A cada hombre se le conoce por sus obras, que nunca mienten. Al Dios invisible se le conoce por sus obras, la creación visible. Es este uno de esos axiomas con los que en todo tiempo ha contado la humanidad, en cualquier época, cualquier cultura, en cualquier latitud. Pero la modernidad, ese divertido manicomio del pensamiento débil, ha convertido lo supuesto en descubrimiento.

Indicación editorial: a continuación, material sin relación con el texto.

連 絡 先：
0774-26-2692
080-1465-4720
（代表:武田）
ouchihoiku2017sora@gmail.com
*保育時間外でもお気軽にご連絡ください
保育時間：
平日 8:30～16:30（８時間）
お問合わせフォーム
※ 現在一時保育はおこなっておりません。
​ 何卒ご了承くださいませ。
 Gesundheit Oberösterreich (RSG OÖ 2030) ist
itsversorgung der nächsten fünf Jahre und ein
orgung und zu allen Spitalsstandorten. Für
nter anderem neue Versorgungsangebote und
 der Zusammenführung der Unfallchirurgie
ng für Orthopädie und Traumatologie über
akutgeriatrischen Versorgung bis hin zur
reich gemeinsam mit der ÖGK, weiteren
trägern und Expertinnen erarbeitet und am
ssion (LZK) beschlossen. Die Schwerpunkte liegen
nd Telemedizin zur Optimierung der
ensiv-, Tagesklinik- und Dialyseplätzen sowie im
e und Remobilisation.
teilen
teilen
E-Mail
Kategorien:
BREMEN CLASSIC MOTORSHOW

Benedicto XVI (en la imagen) nos enseña a pensar. O a volver a pensar. Su alocución del viernes en el año de la fe, al igual que sus últimos discursos, caminan por la misma vía: Dios no es una opción y, lo que es más relevante: la criatura puede, no sólo demostrar su existencia, sino hablarle. Para eso ha sido creado racional y libre. 

Insisto: nuestros antepasados tenían esto muy claro. A ningún romano le hubiese extrañado que un hombre asegurase hablar con Dios. Hubiera preguntado de qué dios se trataba, pero eran lo suficientemente listos como para convencerse de que no puede haber creación sin creador.

Sólo el hombre del siglo XXI, el más avanzado tecnológicamente, es incapaz de comprender algo tan simple. Benedicto XVI se ha empeñado en enseñarnos a pensar... otra vez.